I- L’arbre : une dimension mythique
A travers les ages et les cultures l’arbre possède une dimension mythique indéniable (I), Jacques Callot ici, le met en exergue avec son funeste lustre qu’il place au centre de l’image (A) et nous rappelle cette dimension mystique en puisant son inspartion dans la culture biblique (B).

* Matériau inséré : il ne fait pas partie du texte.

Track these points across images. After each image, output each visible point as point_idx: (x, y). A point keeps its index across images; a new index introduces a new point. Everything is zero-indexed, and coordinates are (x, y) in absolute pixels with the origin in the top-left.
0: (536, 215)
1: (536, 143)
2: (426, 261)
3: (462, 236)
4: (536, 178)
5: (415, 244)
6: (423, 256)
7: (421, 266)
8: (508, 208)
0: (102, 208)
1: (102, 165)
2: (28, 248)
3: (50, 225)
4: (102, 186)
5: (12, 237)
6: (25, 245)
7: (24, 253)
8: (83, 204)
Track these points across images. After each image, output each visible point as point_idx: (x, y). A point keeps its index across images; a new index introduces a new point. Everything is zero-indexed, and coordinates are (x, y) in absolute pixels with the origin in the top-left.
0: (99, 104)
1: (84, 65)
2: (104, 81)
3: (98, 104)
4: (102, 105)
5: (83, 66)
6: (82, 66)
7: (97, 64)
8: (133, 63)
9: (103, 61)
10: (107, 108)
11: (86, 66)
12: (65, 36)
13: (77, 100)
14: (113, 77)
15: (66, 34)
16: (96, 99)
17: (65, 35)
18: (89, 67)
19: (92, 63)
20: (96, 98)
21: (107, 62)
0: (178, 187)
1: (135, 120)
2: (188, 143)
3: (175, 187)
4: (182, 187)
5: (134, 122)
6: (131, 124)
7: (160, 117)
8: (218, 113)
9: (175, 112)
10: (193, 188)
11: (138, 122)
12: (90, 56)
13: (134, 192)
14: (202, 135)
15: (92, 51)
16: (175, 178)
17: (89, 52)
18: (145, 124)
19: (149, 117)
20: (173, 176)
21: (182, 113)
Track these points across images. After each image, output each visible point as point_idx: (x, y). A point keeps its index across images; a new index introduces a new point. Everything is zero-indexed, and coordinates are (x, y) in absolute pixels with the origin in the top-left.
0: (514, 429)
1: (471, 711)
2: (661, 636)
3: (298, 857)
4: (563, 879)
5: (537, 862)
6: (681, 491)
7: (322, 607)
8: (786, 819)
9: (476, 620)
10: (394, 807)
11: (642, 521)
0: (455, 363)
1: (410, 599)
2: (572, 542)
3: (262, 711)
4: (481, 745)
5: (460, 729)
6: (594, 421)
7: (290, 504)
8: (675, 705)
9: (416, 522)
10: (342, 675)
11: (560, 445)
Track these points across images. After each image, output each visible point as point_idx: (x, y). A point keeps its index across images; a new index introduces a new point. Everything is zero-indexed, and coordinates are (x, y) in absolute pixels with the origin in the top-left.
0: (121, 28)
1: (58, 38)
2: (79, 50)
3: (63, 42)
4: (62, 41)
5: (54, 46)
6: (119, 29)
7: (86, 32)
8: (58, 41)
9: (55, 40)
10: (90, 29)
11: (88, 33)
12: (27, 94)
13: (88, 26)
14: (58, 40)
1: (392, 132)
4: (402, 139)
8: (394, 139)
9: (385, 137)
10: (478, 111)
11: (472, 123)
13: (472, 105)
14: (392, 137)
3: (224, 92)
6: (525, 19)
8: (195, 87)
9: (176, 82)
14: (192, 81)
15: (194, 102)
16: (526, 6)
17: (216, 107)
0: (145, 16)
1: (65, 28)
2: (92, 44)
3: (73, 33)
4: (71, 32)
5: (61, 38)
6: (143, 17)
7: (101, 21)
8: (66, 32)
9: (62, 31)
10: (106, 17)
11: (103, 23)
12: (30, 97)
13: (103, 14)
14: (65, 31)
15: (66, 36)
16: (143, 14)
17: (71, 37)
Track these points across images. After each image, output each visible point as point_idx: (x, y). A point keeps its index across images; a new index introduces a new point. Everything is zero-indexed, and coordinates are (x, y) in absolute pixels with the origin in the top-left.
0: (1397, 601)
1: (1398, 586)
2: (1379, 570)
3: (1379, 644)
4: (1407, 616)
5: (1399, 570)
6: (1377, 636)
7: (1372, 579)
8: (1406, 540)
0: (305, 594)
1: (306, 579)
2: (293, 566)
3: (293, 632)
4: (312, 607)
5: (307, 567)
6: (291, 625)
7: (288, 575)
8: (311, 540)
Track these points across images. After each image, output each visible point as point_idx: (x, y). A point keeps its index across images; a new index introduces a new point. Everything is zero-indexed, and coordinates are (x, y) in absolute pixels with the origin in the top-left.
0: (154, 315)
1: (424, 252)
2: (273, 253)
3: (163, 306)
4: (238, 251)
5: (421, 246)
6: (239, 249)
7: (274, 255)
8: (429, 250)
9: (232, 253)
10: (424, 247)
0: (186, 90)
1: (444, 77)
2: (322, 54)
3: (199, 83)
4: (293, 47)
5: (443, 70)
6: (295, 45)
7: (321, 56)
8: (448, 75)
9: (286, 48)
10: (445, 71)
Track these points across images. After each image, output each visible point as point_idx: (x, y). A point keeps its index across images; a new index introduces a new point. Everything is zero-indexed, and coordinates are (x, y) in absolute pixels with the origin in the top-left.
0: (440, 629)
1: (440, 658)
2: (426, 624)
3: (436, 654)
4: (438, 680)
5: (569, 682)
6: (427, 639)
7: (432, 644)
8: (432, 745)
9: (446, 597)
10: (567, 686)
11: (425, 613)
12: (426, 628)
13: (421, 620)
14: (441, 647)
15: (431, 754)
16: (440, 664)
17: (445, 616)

A- Un funeste lustre au centre de l’image
Ce grand arbre, un vieux chêne est la première chose que l’on remarque dans cette eau-forte. Il est majestueux et surtout si haut qu’il faut une échelle pour atteindre ses branches dont ne pend pas aux extrémités des fruits, mais de corps pendus, vingt et un au total, dont certains doivent déjà être en état de décomposition. Les branches sont si basses, à cause, du poids des cadavres, qu’elles pendent et forment une sorte de lustre funeste. L’arbre est érigé en œuvre d’art, il capte toute l’attention malgré son sommet coupé par les bords de l’image. Ce n’est pourtant pas le premier cas d’arbre aux pendus connu de cette époque, plus d’une centaine d’autres jonchaient l’Europe de la guerre de Trente Ans. Callot nous présente donc un fait militaire parmi tant d’autres. De plus, le châtiment n’est pas individuel mais collectif, ce qui peut créer un sentiment d’angoisse collective auprès des condamnés. L’arbre est l’élément central de cette oeuvre, dans l’histoire et dans le folklore il possède plusiers significations dont Jacques Callot va plus ou moins s’inspirer.